▶ _SOURCE EXTRACT_
_ _ _ _ _

The name

I swear my husband asks me the name of this site just so he can laugh at me repeatedly.  I get it.  The name is odd.  What is it about the word “oily” that sounds so…well, risqué and/or literally dirty?  What I’m going to share on this page is waaaayyy left field from that.  I’m sorry if you got here hoping for something else.  Keep searching, my friend.

What literally started out four days ago as a goal to share my somewhat limited, but always expanding, knowledge of essential oils with friends on Facebook, reminded me how much I like to write.  I am continually told I should be writing my family antics down, mainly because most days I feel like I live in some weird reality show where things keep going off course.  I rarely walk in to work without someone saying, “Well…how’s it going today?”, with that hopeful look on their face.  They know if I have a story, it’ll be a good one.  Between the dogs, my son and my own clumsiness, I’m a wealth of stories waiting to happen.  So the name started out as just something I threw out there because I needed anything as a name for my Facebook page.  Straight and to the point: me, what I want to talk about, and how I got there.  Then after I shared a few posts about my experiences, I realized I wanted do something more.  Something where I can say more, even if it’s just out into the universe.

_ _ _ _ _

▶ _DATASET RECORDS_
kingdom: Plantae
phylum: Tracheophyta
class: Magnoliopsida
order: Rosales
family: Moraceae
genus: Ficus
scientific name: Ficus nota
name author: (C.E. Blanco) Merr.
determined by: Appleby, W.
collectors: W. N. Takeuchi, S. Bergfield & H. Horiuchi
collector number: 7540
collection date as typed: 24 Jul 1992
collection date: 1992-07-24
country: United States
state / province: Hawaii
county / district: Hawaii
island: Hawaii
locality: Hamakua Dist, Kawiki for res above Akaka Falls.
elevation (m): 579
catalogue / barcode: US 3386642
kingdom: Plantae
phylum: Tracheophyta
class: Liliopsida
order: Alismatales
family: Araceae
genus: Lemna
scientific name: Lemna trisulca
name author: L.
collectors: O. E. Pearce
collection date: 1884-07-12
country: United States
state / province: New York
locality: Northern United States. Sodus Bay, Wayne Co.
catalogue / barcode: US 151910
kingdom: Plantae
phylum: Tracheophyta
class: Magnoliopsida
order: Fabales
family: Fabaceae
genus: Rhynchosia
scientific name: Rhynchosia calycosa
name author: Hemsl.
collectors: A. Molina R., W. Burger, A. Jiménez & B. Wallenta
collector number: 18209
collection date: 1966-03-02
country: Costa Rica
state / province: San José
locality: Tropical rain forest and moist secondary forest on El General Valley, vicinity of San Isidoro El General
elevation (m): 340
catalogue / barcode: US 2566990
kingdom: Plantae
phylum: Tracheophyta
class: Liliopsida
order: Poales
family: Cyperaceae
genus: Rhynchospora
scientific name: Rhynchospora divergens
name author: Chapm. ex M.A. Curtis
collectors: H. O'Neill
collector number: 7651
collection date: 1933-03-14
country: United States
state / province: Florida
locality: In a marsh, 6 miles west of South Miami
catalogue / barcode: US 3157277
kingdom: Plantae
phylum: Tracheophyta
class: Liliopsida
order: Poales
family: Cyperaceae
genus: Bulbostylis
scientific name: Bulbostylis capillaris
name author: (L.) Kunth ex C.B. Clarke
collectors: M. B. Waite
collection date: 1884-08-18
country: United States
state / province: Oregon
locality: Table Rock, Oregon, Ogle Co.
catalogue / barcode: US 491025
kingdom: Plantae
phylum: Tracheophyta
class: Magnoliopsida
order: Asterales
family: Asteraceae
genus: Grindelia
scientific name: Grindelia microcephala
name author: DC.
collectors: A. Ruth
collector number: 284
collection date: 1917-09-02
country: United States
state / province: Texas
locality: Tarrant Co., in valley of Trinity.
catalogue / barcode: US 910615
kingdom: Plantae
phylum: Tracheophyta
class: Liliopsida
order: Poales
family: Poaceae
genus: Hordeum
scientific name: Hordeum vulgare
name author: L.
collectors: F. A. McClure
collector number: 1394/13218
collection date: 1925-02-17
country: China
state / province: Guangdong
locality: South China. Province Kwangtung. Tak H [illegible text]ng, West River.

_ _ _ _ _

▶ _EXERCISE DIRECTIONS_
Can you extend the post about the site's odd name, picking up right after its final sentence? Nothing in the listing is needed.

▶ _WRITTEN ANSWER_
Trust me, this isn’t a blog about essential oils.  Essential oils are a compliment to the life I’m leading.  They are  becoming a natural part of what I am striving for – peace, calm and fulfillment.  So yes, I will talk about my experiences with oils and yes, if you are interested in knowing more, I’m your girl.  But my journey is so much more than that.  My life is a bowl of weirdness most days, if I do say so myself.  And I want to share that with you.  Because honestly it will probably make you feel better about your own circumstances or at least give you a good laugh.  I want to share the highs and the daily inspirations, but also the lows and times I thought the pain would never end.  All the days I still struggle.  All the climbing out of holes to fall back in.  All the reaching a goal, tripping and sliding back down to reality.  All the missteps.  All the laughs along the way. That’s what I want to share with you.  I’m hoping that this odd name will lead someone to my journey…hopefully not for what my husband is betting on.  I’m hoping my stories will speak to your situation.  And I’m hoping the whole thing will be therapeutic for me, because let’s face it:  the only good thing to come out of my crazy life is that I can educate and inspire other people and that, my friends, eases my soul.